Amid the pressure, and just six months after defending the Core Standards at a National Governors Association meeting, Fallin signed the legislation despite substantial objections from educators, military families, institutions of higher learning, the civil rights community, and the business community.
The new law will require Oklahoma to revert back to the old standards, known as Oklahoma Priority Academic Student Skill (PASS), that were used from 2003 to 2010. This essentially sets the state back four years and marks a conscious step away from high academic standards in favor of lower standards. This is a troubling thought because the old PASS standards do not exactly have the best track record for effectiveness in Oklahoma’s classrooms.
What do I mean?
- According to the Nation’s Report Card, 30% of 4th graders in Oklahoma are proficient in reading, while only 36% are proficient in math.
- Only 29% of 8th graders in the state are proficient in reading, while a mere 25% are proficient in math.
- Of the Oklahoma students that pursue a postsecondary education, 60% of those in 2-year institutions and 30% of those in 4-year institutions need to take remediation classes because high school did not adequately prepare them for college-level work.
- In six years, nearly 60% of the jobs in Oklahoma will require a postsecondary credential. However, only 30% of adults in the state currently have this credential. If things don’t change, there will be a 30% gap of available jobs and a workforce adequately prepared to fill them. This will have a dramatic effect on business growth in Oklahoma and on the state’s economy.
Incidentally, these are exactly some of the reasons why Oklahoma adopted the Common Core State Standards in the first place back in 2010. The state knew that, in order to be competitive not only with other states, but with other countries, something had to be done about the education they were providing students.
Unfortunately, political pressure got the best of a governor who said just three months ago that the “common core is not a federal program […] it is driven and implemented by those states that choose to participate. It is also not a federal curriculum; in fact, it’s not a curriculum at all. Local educators and school districts will still design the best lesson plans, will chose appropriate textbooks, and will drive classroom learning.”
So the question begs to be asked, what has changed since March?
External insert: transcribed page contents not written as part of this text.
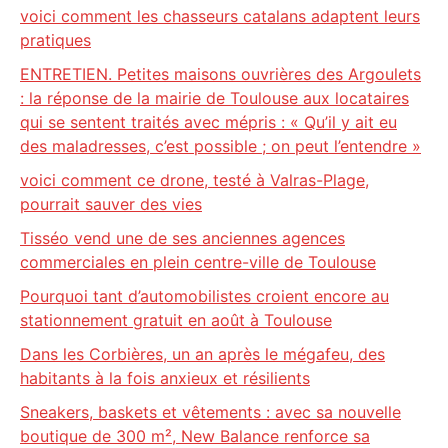
voici comment les chasseurs catalans adaptent leurs
pratiques
ENTRETIEN. Petites maisons ouvrières des Argoulets
: la réponse de la mairie de Toulouse aux locataires
qui se sentent traités avec mépris : « Qu’il y ait eu
des maladresses, c’est possible ; on peut l’entendre »
voici comment ce drone, testé à Valras-Plage,
pourrait sauver des vies
Tisséo vend une de ses anciennes agences
commerciales en plein centre-ville de Toulouse
Pourquoi tant d’automobilistes croient encore au
stationnement gratuit en août à Toulouse
Dans les Corbières, un an après le mégafeu, des
habitants à la fois anxieux et résilients
Sneakers, baskets et vêtements : avec sa nouvelle
boutique de 300 m², New Balance renforce sa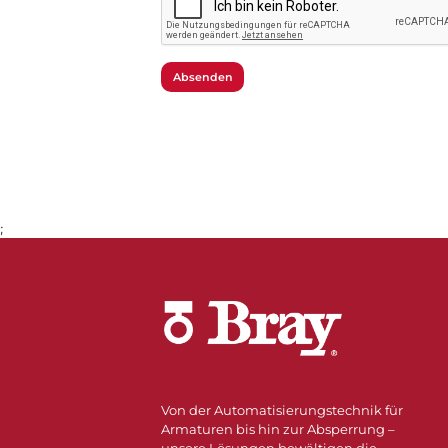
Absenden
;
Von der Automatisierungstechnik für
Armaturen bis hin zur Absperrung –
unsere Lösungen bewältigen die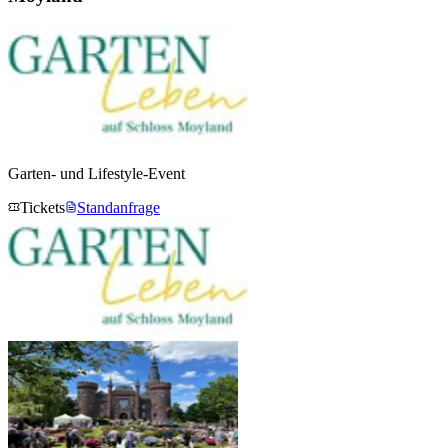
Garten- und Lifestyle-Event
Tickets
Standanfrage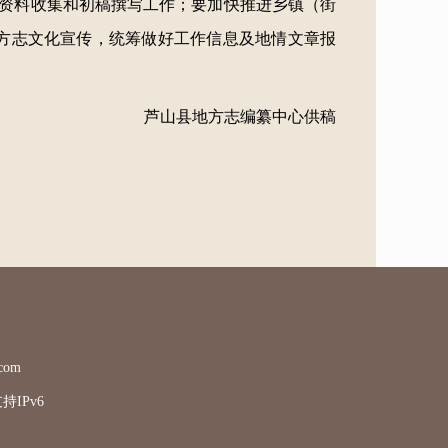
资料收集和初稿撰写工作；要加快推进乡镇（街
方志文化宣传，统筹做好工作信息及地情文章报
芦山县地方志编纂中心供稿
com
IPv6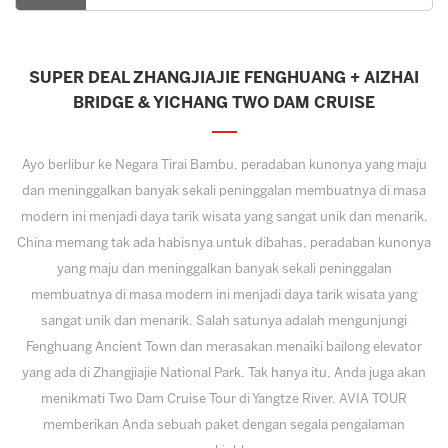
SUPER DEAL ZHANGJIAJIE FENGHUANG + AIZHAI
BRIDGE & YICHANG TWO DAM CRUISE
Ayo berlibur ke Negara Tirai Bambu, peradaban kunonya yang maju
dan meninggalkan banyak sekali peninggalan membuatnya di masa
modern ini menjadi daya tarik wisata yang sangat unik dan menarik.
China memang tak ada habisnya untuk dibahas, peradaban kunonya
yang maju dan meninggalkan banyak sekali peninggalan
membuatnya di masa modern ini menjadi daya tarik wisata yang
sangat unik dan menarik. Salah satunya adalah mengunjungi
Fenghuang Ancient Town dan merasakan menaiki bailong elevator
yang ada di Zhangjiajie National Park. Tak hanya itu, Anda juga akan
menikmati Two Dam Cruise Tour di Yangtze River. AVIA TOUR
memberikan Anda sebuah paket dengan segala pengalaman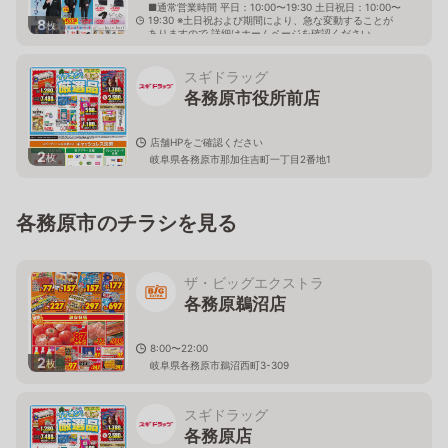
■通常営業時間 平日：10:00〜19:30 土日祝日：10:00〜
19:30 ※土日祝および期間により、急な変動することが
8
枚
ありますので 詳細はホームページを確認ください
岐阜県各務原市那加巾下町87番1
スギドラッグ
各務原市役所前店
店舗HPをご確認ください
2
枚
岐阜県各務原市那加住吉町一丁目2番地1
各務原市のチラシを見る
ザ・ビッグエクストラ
各務原鵜沼店
8:00〜22:00
2
枚
岐阜県各務原市鵜沼西町3-309
スギドラッグ
各務原店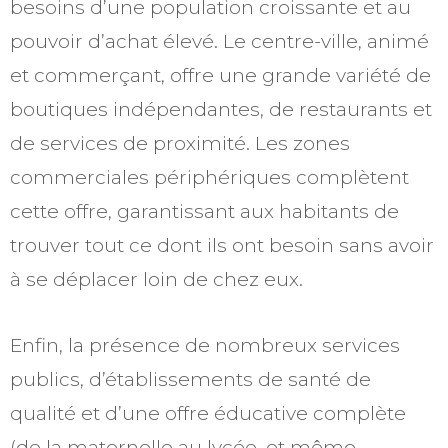
besoins d’une population croissante et au
pouvoir d’achat élevé. Le centre-ville, animé
et commerçant, offre une grande variété de
boutiques indépendantes, de restaurants et
de services de proximité. Les zones
commerciales périphériques complètent
cette offre, garantissant aux habitants de
trouver tout ce dont ils ont besoin sans avoir
à se déplacer loin de chez eux.
Enfin, la présence de nombreux services
publics, d’établissements de santé de
qualité et d’une offre éducative complète
(de la maternelle au lycée, et même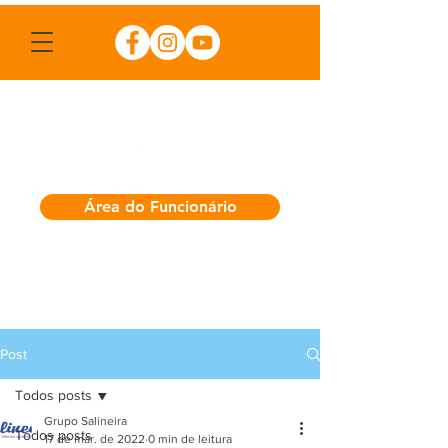
Área do Funcionário
Post
Todos posts
Grupo Salineira
Todos posts
17 de mar. de 2022
0 min de leitura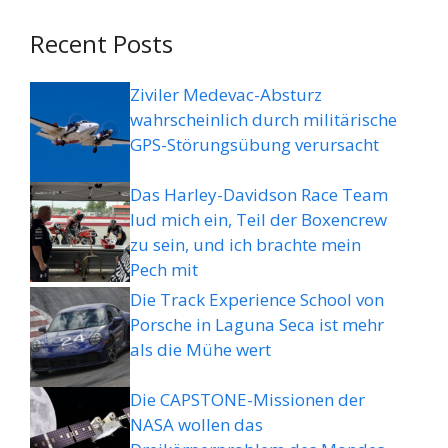
Recent Posts
Ziviler Medevac-Absturz
wahrscheinlich durch militärische
GPS-Störungsübung verursacht
Das Harley-Davidson Race Team
lud mich ein, Teil der Boxencrew
zu sein, und ich brachte mein
Pech mit
Die Track Experience School von
Porsche in Laguna Seca ist mehr
als die Mühe wert
Die CAPSTONE-Missionen der
NASA wollen das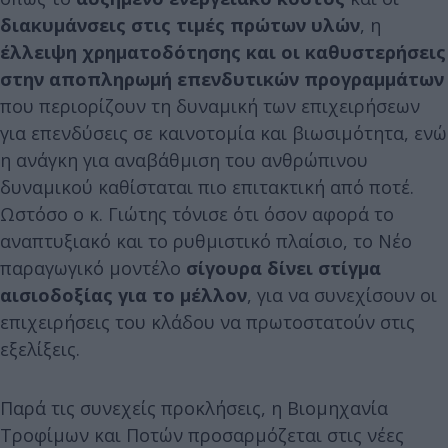
διακυμάνσεις στις τιμές πρώτων υλών
, η
έλλειψη χρηματοδότησης και οι καθυστερήσεις
στην αποπληρωμή επενδυτικών προγραμμάτων
που περιορίζουν τη δυναμική των επιχειρήσεων
για επενδύσεις σε καινοτομία και βιωσιμότητα, ενώ
η ανάγκη για αναβάθμιση του ανθρώπινου
δυναμικού καθίσταται πιο επιτακτική από ποτέ.
Ωστόσο ο κ. Γιώτης τόνισε ότι όσον αφορά το
αναπτυξιακό και το ρυθμιστικό πλαίσιο, το Νέο
παραγωγικό μοντέλο
σίγουρα δίνει στίγμα
αισιοδοξίας για το μέλλον
, για να συνεχίσουν οι
επιχειρήσεις του κλάδου να πρωτοστατούν στις
εξελίξεις.
Παρά τις συνεχείς προκλήσεις, η Βιομηχανία
Τροφίμων και Ποτών προσαρμόζεται στις νέες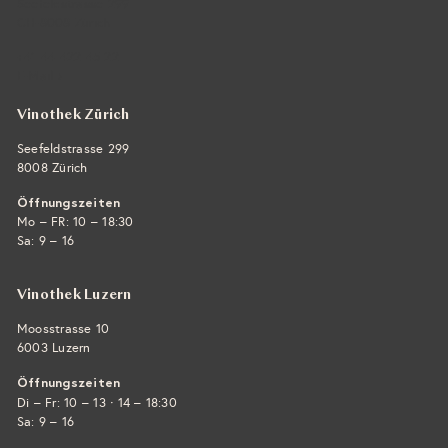
Seefeldstrasse 299
CH-8008 Zürich
+41 44 422 45 22
E-Mail ›
Vinothek Zürich
Seefeldstrasse 299
8008 Zürich
Öffnungszeiten
Mo – FR: 10 – 18:30
Sa: 9 – 16
Vinothek Luzern
Moosstrasse 10
6003 Luzern
Öffnungszeiten
·
Di – Fr: 10 – 13
14 – 18:30
Sa: 9 – 16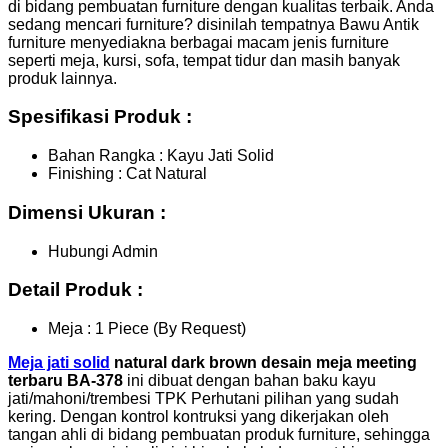
di bidang pembuatan furniture dengan kualitas terbaik. Anda
sedang mencari furniture? disinilah tempatnya Bawu Antik
furniture menyediakna berbagai macam jenis furniture
seperti meja, kursi, sofa, tempat tidur dan masih banyak
produk lainnya.
Spesifikasi Produk :
Bahan Rangka : Kayu Jati Solid
Finishing : Cat Natural
Dimensi Ukuran :
Hubungi Admin
Detail Produk :
Meja : 1 Piece (By Request)
Meja jati solid
natural dark brown desain meja meeting
terbaru BA-378
ini dibuat dengan bahan baku kayu
jati/mahoni/trembesi TPK Perhutani pilihan yang sudah
kering. Dengan kontrol kontruksi yang dikerjakan oleh
tangan ahli di bidang pembuatan produk furniture, sehingga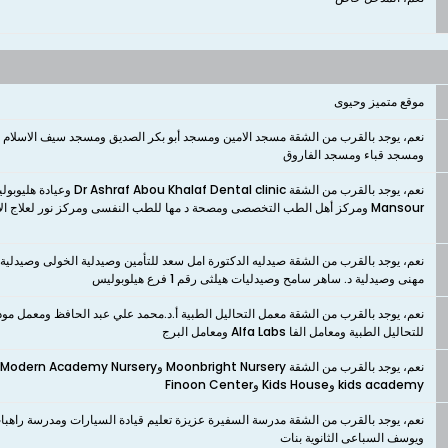
موقع متميز وحيوى
نعم، يوجد بالقرب من الشقة مسجد الامين ومسجد أبو بكر الصديق ومسجد سيف الاسلام
ومسجد قباء ومسجد الفاروق
Mansour ومركز أهل الطب التخصصى ومصحة د مها للطب النفسى ومركز نور لعلاج الأمراض النفسيه والعصبيه
نعم، يوجد بالقرب من الشقة صيدليه الدكتورة امل سعد للتأمين وصيدلية الخولى وصيدلية
مهنى وصيدلية د. ساهر سامح وصيدليات هيلثى رقم 1 فرع هيلوبوليس
نعم، يوجد بالقرب من الشقة معمل التحاليل الطبية أ.د.محمد علي عبد الحافظ ومعمل م
للتحاليل الطبية ومعامل الفا Alfa Labs ومعامل البرج
kids academy وKids House وFinoon Center
نعم، يوجد بالقرب من الشقة مدرسة السفيرة عزيزة تعليم قيادة السيارات ومدرسة راهبات
ويوسف السباعى الثانوية بنات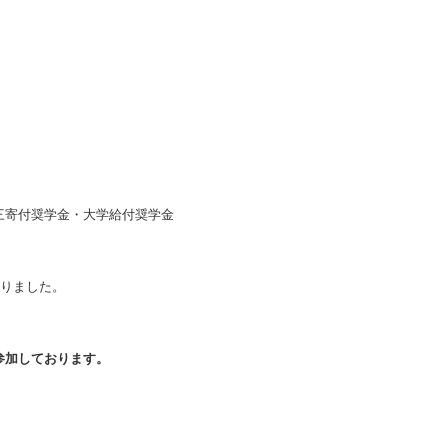
ンシル渡邉利三寄付奨学金・大学給付奨学金
くなりました。
参加しております。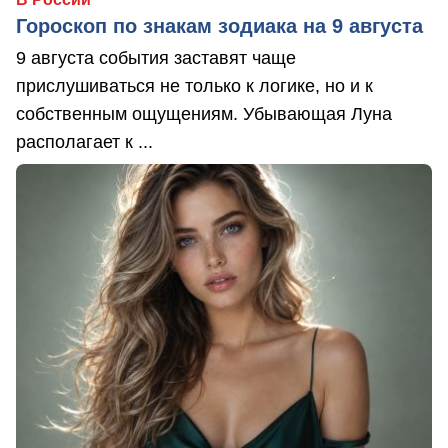
Гороскоп по знакам зодиака на 9 августа
9 августа события заставят чаще
прислушиваться не только к логике, но и к
собственным ощущениям. Убывающая Луна
располагает к ...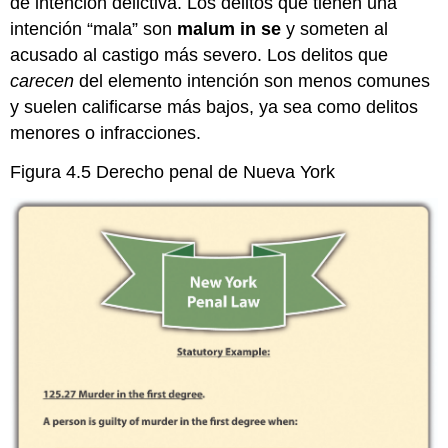
de intención delictiva. Los delitos que tienen una
Ejemplo
intención “mala” son
malum in se
y someten al
de
un
acusado al castigo más severo. Los delitos que
delito
carecen
del elemento intención son menos comunes
de
y suelen calificarse más bajos, ya sea como delitos
intención
menores o infracciones.
general
y
Figura 4.5 Derecho penal de Nueva York
una
inferencia
de
intención
Motivo
Ejemplo
de
Motivo
Modelo
Código
Penal
Intento
Penal
A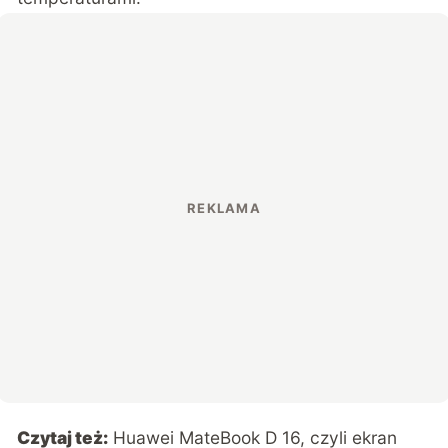
Czytaj też:
Huawei MateBook D 16, czyli ekran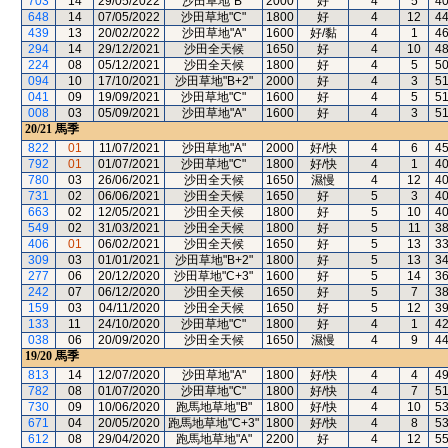
703
14
29/05/2022
沙田草地"B"
2000
好
4
5
4
648
14
07/05/2022
沙田草地"C"
1800
好
4
12
4
439
13
20/02/2022
沙田草地"A"
1600
好/黏
4
1
4
294
14
29/12/2021
沙田全天候
1650
好
4
10
4
224
08
05/12/2021
沙田全天候
1800
好
4
5
5
094
10
17/10/2021
沙田草地"B+2"
2000
好
4
3
5
041
09
19/09/2021
沙田草地"C"
1600
好
4
5
5
008
03
05/09/2021
沙田草地"A"
1600
好
4
3
5
20/21
馬季
822
01
11/07/2021
沙田草地"A"
2000
好/快
4
6
4
792
01
01/07/2021
沙田草地"C"
1800
好/快
4
1
4
780
03
26/06/2021
沙田全天候
1650
濕慢
4
12
4
731
02
06/06/2021
沙田全天候
1650
好
5
3
4
663
02
12/05/2021
沙田全天候
1800
好
5
10
4
549
02
31/03/2021
沙田全天候
1800
好
5
11
3
406
01
06/02/2021
沙田全天候
1650
好
5
13
3
309
03
01/01/2021
沙田草地"B+2"
1800
好
5
13
3
277
06
20/12/2020
沙田草地"C+3"
1600
好
5
14
3
242
07
06/12/2020
沙田全天候
1650
好
5
7
3
159
03
04/11/2020
沙田全天候
1650
好
5
12
3
133
11
24/10/2020
沙田草地"C"
1800
好
4
1
4
038
06
20/09/2020
沙田全天候
1650
濕慢
4
9
4
19/20
馬季
813
14
12/07/2020
沙田草地"A"
1800
好/快
4
4
4
782
08
01/07/2020
沙田草地"C"
1800
好/快
4
7
5
730
09
10/06/2020
跑馬地草地"B"
1800
好/快
4
10
5
671
04
20/05/2020
跑馬地草地"C+3"
1800
好/快
4
8
5
612
08
29/04/2020
跑馬地草地"A"
2200
好
4
12
5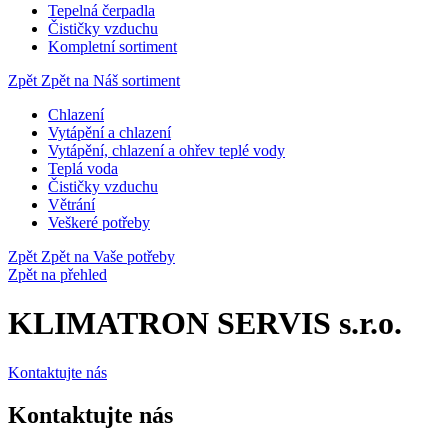
Tepelná čerpadla
Čističky vzduchu
Kompletní sortiment
Zpět
Zpět na Náš sortiment
Chlazení
Vytápění a chlazení
Vytápění, chlazení a ohřev teplé vody
Teplá voda
Čističky vzduchu
Větrání
Veškeré potřeby
Zpět
Zpět na Vaše potřeby
Zpět na přehled
KLIMATRON SERVIS s.r.o.
Kontaktujte nás
Kontaktujte nás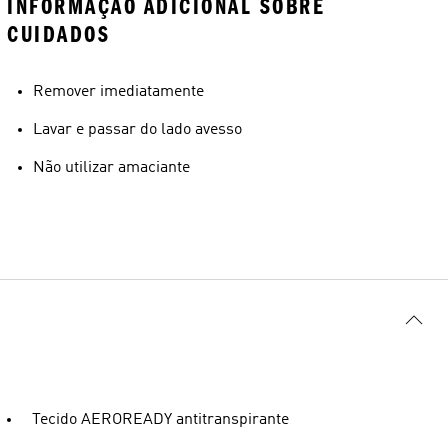
INFORMAÇÃO ADICIONAL SOBRE
CUIDADOS
Remover imediatamente
Lavar e passar do lado avesso
Não utilizar amaciante
Tecido AEROREADY antitranspirante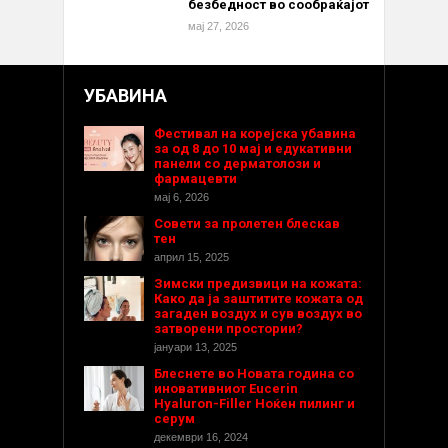
безбедност во сообраќајот
мај 27, 2026
УБАВИНА
Фестивал на корејска убавина
за од 8 до 10 мај и едукативни
панели со дерматолози и
фармацевти
мај 6, 2026
Совети за пролетен блескав
тен
април 15, 2025
Зимски предизвици на кожата:
Како да ја заштитите кожата од
загаден воздух и сув воздух во
затворени простории?
јануари 13, 2025
Блеснете во Новата година со
иновативниот Eucerin
Hyaluron-Filler Ноќен пилинг и
серум
декември 16, 2024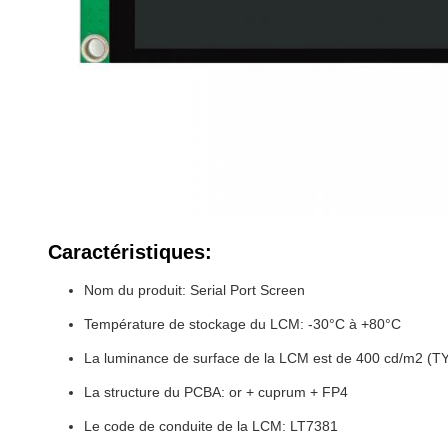
Caractéristiques:
Nom du produit: Serial Port Screen
Température de stockage du LCM: -30°C à +80°C
La luminance de surface de la LCM est de 400 cd/m2 (TY
La structure du PCBA: or + cuprum + FP4
Le code de conduite de la LCM: LT7381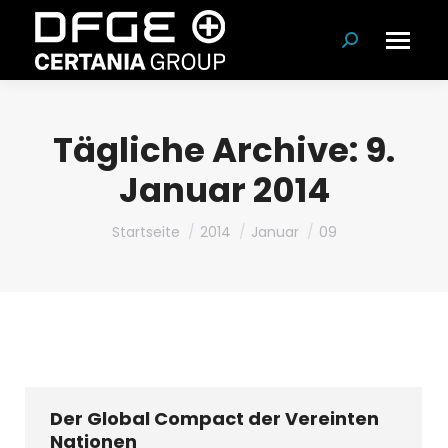
Suchen:
Tägliche Archive:
9.
Januar 2014
Du bist hier:
Startseite
2014
Januar
09
Der Global Compact der Vereinten
Nationen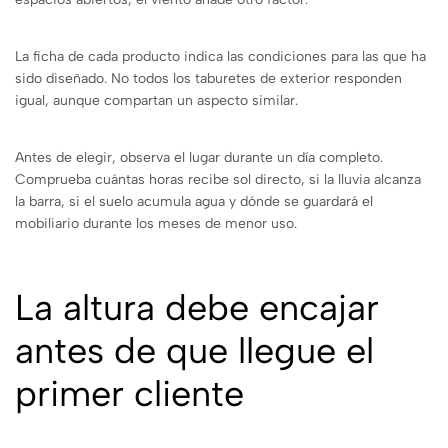
La ficha de cada producto indica las condiciones para las que ha
sido diseñado. No todos los taburetes de exterior responden
igual, aunque compartan un aspecto similar.
Antes de elegir, observa el lugar durante un día completo.
Comprueba cuántas horas recibe sol directo, si la lluvia alcanza
la barra, si el suelo acumula agua y dónde se guardará el
mobiliario durante los meses de menor uso.
La altura debe encajar
antes de que llegue el
primer cliente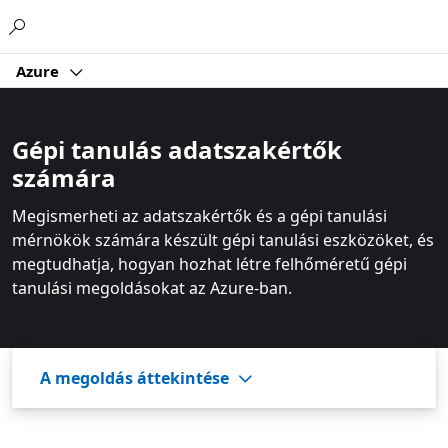
Microsoft
Azure
Gépi tanulás adatszakértők
számára
Megismerheti az adatszakértők és a gépi tanulási
mérnökök számára készült gépi tanulási eszközöket, és
megtudhatja, hogyan hozhat létre felhőméretű gépi
tanulási megoldásokat az Azure-ban.
A megoldás áttekintése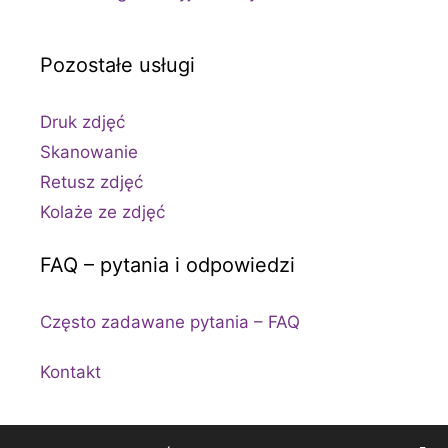
Pozostałe usługi
Druk zdjęć
Skanowanie
Retusz zdjęć
Kolaże ze zdjęć
FAQ – pytania i odpowiedzi
Często zadawane pytania – FAQ
Kontakt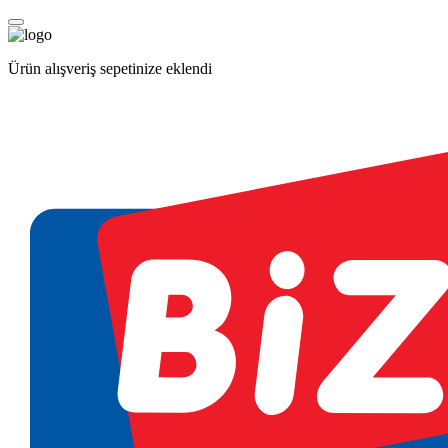
Ürün alışveriş sepetinize eklendi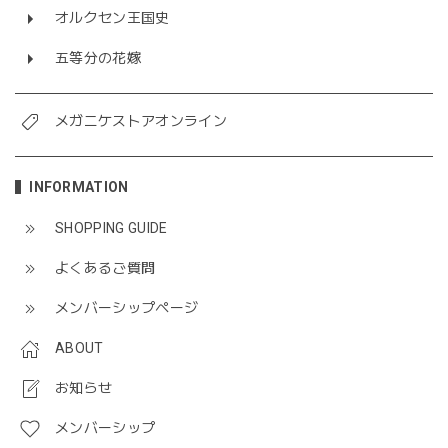
オルクセン王国史
五等分の花嫁
メガニケストアオンライン
INFORMATION
SHOPPING GUIDE
よくあるご質問
メンバーシップページ
ABOUT
お知らせ
メンバーシップ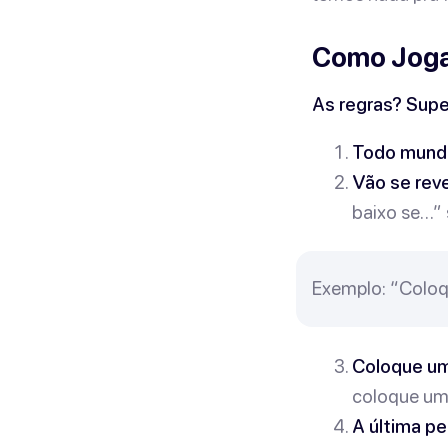
Como Joga
As regras? Supe
Todo mundo
Vão se rev
baixo se…” 
Exemplo: “Coloqu
Coloque um 
coloque um 
A última p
The answer, I fear, is politics. And while we are on the subject, let’s take a look at what happens when we let politicians make the decisions for our kids:
- The state legislature, a body that by its nature changes with the political winds, is empowered to edit and amend Oklahoma’s classroom standards and is ultimately responsible for them.
- Any new standards produced by the state must be compared to existing standards in other states to ensure there are no similarities. I repeat … cannot be similar to standards in any other states. What?
- Abolishing Common Core will potentially cost Oklahoma taxpayers an estimated $125 million.
- Oklahoma is now at risk of losing its waiver from the No Child Left Behind Act, which (ironically) will result in greater federal control over Oklahoma education.
- Parents in Oklahoma will no longer be able to compare the quality of their schools with schools in other states.
As Oklahoma begins to rewrite and implement its uniquely-Sooner state standards, our thoughts will be with the generation of Oklahoma kids that will be lost in the chaos.
But hey, it’s just their future, right?